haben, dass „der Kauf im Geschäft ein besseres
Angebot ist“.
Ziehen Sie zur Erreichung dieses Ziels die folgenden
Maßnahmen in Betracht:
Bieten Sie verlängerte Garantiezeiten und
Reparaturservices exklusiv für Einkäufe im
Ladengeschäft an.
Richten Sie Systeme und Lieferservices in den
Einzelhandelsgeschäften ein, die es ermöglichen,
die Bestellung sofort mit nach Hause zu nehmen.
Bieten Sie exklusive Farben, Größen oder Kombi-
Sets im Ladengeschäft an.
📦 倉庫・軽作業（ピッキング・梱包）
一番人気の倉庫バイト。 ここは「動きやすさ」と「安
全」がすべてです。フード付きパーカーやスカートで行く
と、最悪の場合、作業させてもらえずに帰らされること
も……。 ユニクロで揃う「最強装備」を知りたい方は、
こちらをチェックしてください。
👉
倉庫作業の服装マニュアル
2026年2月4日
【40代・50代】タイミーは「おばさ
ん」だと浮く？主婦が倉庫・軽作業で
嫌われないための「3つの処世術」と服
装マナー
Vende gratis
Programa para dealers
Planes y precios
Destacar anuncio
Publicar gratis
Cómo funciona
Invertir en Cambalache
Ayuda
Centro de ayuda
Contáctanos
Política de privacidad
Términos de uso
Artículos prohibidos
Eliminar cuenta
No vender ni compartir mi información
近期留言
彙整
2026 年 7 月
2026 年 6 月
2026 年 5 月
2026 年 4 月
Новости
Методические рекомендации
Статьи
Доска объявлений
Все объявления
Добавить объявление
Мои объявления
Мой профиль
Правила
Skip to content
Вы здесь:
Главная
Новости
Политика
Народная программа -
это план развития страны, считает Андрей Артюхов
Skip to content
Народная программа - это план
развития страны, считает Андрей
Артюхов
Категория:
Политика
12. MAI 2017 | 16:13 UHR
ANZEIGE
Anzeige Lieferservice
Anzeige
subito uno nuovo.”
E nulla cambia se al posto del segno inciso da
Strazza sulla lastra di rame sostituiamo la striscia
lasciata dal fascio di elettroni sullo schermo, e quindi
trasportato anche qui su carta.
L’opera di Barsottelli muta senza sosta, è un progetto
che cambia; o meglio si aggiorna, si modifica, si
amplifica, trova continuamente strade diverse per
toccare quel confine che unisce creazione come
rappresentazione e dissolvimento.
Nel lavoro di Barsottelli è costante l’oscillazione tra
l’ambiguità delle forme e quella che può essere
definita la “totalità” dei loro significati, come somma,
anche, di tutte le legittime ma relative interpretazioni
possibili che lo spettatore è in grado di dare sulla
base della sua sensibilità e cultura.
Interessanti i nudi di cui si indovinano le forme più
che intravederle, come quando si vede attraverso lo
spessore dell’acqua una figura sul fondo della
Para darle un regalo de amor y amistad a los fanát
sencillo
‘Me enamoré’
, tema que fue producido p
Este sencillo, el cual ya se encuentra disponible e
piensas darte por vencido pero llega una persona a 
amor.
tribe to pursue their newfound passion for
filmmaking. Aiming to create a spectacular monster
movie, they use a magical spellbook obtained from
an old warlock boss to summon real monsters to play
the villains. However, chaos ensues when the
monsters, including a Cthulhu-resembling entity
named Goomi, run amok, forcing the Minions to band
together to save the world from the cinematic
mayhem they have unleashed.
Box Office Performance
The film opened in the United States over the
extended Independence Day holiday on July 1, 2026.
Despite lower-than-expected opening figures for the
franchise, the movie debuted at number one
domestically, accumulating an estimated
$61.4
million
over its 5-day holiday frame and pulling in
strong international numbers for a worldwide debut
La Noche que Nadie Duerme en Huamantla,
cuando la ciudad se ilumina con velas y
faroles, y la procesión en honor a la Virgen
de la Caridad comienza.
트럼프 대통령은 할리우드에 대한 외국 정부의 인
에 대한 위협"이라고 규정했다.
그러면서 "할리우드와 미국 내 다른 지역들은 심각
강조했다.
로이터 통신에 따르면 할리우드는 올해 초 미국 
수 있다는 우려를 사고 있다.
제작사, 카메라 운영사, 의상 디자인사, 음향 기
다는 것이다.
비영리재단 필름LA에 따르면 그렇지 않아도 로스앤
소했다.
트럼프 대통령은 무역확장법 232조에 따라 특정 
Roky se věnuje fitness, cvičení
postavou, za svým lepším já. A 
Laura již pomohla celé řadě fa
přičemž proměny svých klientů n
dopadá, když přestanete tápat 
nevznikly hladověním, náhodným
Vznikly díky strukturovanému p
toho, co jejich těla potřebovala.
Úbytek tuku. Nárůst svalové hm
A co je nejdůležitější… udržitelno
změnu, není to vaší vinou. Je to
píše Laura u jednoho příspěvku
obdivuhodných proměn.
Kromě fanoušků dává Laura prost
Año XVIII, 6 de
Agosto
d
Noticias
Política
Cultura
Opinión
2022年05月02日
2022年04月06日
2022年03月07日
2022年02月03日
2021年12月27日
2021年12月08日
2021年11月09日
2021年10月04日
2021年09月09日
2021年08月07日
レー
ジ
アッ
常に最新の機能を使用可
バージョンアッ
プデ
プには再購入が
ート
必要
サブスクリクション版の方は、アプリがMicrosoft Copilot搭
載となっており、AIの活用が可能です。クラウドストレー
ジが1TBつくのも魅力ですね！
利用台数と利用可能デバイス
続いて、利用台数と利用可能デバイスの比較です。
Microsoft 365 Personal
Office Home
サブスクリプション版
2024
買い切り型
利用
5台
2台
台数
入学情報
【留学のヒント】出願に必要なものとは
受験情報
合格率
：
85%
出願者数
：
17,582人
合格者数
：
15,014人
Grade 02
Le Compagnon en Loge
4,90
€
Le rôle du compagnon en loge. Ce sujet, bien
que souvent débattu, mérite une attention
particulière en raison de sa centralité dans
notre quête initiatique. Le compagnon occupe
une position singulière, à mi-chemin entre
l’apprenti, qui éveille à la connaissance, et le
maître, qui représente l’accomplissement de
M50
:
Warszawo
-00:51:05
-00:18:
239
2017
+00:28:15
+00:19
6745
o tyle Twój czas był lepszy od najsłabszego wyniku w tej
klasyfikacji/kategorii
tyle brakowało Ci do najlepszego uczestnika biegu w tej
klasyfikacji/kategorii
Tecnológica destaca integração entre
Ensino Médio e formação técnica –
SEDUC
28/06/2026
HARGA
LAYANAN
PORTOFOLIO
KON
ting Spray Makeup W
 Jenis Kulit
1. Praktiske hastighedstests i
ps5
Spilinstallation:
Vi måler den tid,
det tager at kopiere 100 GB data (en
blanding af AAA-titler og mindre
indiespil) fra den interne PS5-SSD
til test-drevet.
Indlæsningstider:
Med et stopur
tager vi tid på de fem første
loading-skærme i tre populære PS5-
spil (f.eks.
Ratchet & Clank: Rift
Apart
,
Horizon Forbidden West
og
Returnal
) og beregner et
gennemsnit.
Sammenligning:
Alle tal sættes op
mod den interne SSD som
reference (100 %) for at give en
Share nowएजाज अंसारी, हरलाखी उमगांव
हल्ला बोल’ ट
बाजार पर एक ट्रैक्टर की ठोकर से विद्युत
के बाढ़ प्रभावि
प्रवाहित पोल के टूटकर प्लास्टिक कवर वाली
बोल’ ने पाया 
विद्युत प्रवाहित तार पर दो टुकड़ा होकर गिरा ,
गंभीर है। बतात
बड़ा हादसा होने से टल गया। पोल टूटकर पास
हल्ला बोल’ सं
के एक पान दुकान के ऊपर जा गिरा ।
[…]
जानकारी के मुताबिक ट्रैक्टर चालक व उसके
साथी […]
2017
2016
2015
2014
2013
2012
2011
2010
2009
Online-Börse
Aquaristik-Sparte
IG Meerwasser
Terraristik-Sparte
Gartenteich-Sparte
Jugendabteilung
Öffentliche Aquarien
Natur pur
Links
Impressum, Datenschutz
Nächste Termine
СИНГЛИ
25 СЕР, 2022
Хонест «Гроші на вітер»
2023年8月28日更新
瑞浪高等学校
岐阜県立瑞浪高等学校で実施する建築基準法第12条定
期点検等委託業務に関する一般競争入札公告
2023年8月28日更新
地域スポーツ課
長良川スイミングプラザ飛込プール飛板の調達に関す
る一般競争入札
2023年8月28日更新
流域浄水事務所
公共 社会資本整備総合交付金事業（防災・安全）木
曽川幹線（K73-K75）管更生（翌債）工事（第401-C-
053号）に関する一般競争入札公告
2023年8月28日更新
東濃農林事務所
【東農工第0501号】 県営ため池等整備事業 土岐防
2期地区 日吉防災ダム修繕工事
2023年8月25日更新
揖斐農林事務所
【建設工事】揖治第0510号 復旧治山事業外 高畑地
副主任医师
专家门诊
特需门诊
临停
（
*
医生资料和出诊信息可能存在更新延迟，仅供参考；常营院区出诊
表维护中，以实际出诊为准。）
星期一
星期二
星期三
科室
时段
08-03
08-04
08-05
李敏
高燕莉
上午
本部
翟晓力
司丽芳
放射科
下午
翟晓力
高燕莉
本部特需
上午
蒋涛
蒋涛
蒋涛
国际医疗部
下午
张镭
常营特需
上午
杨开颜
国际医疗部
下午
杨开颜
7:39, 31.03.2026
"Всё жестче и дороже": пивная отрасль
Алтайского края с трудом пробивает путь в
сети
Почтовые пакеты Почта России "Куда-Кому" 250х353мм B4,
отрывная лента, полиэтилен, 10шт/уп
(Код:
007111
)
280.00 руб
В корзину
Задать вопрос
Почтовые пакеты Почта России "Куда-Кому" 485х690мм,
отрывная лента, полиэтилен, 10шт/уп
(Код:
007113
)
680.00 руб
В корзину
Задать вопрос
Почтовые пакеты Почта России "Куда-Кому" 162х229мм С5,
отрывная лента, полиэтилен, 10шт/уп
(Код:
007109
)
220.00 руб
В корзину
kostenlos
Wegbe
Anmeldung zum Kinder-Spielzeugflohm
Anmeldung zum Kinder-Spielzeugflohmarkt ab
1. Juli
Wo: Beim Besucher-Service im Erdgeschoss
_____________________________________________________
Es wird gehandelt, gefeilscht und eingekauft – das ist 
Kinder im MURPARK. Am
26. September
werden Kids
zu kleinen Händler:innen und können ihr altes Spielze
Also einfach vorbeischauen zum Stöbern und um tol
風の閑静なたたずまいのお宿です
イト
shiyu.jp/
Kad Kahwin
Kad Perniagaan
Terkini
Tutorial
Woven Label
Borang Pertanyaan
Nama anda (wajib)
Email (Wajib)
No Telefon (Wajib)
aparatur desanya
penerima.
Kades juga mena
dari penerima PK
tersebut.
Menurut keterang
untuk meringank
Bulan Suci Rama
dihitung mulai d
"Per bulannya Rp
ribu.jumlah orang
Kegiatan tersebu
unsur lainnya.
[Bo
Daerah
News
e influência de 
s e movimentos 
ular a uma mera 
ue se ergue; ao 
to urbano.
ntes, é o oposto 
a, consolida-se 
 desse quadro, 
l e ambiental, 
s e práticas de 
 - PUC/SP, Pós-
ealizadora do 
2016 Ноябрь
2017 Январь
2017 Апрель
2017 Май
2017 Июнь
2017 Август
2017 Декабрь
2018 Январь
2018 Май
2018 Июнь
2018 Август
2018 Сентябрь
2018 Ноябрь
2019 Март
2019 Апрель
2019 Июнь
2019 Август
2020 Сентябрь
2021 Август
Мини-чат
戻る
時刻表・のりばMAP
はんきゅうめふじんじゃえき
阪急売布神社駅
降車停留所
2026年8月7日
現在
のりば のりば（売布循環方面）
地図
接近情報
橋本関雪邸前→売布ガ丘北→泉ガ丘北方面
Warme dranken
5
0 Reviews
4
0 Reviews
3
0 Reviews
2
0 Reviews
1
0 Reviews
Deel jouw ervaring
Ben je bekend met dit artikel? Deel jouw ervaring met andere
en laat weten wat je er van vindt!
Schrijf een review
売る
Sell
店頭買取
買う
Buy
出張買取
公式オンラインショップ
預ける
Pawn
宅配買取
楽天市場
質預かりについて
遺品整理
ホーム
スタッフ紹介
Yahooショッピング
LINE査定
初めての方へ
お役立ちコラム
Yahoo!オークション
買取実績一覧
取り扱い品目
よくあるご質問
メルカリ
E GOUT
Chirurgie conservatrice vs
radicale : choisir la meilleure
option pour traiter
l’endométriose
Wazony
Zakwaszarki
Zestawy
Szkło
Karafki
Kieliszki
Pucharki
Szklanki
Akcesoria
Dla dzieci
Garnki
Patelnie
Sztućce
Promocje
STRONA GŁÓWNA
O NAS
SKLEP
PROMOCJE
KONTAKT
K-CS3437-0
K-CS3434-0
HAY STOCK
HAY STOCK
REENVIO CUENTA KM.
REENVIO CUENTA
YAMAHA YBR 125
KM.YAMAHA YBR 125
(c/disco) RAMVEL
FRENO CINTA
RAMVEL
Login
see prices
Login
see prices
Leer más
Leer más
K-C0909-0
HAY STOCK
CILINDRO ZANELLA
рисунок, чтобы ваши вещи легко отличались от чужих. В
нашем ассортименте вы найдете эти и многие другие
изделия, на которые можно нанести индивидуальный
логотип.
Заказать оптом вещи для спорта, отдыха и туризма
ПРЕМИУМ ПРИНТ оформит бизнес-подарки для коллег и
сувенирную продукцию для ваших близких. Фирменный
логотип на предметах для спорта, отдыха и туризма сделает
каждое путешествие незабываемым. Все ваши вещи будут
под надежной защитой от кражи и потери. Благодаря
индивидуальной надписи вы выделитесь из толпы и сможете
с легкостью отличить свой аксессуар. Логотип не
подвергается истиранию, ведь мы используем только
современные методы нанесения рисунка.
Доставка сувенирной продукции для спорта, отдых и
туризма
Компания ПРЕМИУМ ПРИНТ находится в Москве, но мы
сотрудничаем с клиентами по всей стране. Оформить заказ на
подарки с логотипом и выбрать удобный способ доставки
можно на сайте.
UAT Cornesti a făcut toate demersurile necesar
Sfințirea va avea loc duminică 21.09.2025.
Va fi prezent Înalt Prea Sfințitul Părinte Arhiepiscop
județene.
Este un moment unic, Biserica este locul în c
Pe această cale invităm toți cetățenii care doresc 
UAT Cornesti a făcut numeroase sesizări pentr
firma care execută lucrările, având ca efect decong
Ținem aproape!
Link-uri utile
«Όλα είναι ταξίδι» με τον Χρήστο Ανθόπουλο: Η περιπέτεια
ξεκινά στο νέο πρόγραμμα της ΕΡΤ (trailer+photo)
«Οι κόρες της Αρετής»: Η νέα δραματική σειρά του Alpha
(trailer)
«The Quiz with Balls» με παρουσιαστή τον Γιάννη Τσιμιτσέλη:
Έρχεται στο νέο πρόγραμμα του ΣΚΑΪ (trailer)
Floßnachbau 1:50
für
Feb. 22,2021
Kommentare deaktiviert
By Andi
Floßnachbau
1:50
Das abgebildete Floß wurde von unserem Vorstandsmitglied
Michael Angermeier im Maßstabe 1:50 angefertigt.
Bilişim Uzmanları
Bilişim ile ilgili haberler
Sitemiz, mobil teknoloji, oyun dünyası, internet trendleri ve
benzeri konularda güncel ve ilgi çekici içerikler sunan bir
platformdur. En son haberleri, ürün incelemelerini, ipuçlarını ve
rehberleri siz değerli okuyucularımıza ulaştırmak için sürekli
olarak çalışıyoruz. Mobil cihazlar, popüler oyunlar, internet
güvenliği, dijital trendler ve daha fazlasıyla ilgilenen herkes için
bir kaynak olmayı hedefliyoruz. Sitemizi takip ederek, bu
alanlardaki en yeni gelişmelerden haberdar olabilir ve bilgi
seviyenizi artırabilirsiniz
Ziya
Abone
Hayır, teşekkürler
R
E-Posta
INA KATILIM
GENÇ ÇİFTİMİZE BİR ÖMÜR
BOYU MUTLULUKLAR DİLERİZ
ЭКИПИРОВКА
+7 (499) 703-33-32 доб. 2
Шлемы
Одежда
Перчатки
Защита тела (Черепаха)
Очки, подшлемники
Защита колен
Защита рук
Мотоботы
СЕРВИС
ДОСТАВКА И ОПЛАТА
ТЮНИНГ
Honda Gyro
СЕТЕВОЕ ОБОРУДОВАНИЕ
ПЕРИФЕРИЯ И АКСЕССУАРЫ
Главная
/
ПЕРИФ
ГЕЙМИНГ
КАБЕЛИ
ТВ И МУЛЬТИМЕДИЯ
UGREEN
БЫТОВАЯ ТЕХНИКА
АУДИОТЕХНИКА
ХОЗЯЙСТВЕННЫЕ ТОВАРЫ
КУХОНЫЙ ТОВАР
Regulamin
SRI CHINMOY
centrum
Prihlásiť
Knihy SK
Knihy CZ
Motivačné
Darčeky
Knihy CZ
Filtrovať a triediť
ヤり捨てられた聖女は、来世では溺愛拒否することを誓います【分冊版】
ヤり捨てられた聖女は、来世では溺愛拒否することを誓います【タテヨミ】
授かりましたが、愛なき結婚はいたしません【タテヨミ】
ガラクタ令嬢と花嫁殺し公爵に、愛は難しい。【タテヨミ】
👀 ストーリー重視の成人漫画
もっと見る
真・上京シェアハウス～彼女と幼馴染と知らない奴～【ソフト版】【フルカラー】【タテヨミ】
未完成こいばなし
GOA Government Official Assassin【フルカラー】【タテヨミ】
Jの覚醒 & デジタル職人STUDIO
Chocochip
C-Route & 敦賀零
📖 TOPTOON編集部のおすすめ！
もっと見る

Exercise :: Going through the entries, return every line holding the word "Почтовые".

Reply to the exercise ::
Почтовые пакеты Почта России "Куда-Кому" 250х353мм B4,
Почтовые пакеты Почта России "Куда-Кому" 485х690мм,
Почтовые пакеты Почта России "Куда-Кому" 162х229мм С5,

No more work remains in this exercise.